Poster
in
Workshop: Learning Meaningful Representations of Life
Designing and Evolving Neuron-Specific Proteases
Han Spinner · Colin Hemez · Julia McCreary · David Liu · Debora Marks
Directed evolution has remarkably advanced protein engineering. However, these experiments are typically seeded with a single sequence, and they are limited by the amount of sequence space they can explore. Here, we aim to develop a machine learning method that learns from the natural distribution of sequences to design diverse seed sequences. We use Botulinum Neurotoxin X (BoNT/X) as a proof of concept for this approach since there is published data on this evolution campaign, and there are many therapeutic applications of neuron-specific proteases.
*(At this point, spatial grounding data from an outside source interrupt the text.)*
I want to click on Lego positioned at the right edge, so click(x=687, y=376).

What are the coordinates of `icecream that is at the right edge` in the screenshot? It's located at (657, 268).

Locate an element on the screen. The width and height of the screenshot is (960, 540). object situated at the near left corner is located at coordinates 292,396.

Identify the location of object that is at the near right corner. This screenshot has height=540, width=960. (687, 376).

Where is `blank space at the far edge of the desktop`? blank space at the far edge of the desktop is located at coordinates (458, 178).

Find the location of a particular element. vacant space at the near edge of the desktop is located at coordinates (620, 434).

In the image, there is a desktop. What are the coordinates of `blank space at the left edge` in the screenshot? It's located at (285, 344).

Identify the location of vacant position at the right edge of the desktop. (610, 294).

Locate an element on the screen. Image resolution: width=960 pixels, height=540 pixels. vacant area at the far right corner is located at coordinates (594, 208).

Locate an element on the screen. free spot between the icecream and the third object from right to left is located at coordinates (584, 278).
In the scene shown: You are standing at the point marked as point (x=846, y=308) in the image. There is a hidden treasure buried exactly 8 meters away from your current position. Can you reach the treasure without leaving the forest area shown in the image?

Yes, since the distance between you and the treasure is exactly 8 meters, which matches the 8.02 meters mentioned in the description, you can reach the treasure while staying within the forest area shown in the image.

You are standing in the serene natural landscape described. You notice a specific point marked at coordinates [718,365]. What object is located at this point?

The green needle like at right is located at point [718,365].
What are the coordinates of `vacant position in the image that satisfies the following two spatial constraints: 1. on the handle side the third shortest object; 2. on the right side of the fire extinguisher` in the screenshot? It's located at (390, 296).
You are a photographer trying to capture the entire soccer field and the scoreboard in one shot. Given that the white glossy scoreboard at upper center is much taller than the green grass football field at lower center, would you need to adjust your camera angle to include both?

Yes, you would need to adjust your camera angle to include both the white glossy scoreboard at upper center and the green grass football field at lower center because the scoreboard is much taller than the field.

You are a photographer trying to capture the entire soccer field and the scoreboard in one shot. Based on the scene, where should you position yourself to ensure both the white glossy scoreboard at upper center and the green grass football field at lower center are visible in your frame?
Additionally, BoNT/X is especially promising for this approach since related BoNT proteases have specific substrate specificity, limiting the utility of simply drawing from the natural sequences. We hypothesize that our machine learning model can learn the ‘essence’ of the protein family and generate diverse substrate binding domains. We built an alignment of 452 sequences around BoNT/X and show that models trained on this data can separate known beneficial and deleterious mutations. Next, we will use these models to generate sequences and perform new evolution experiments. Finally, we will evaluate the impact of starting with a diverse set of seed sequences versus only one seed sequence. This work will not only create new proteases that can be used for therapeutic indications, but also puts forth a new approach for machine-learning-guided evolution experiments.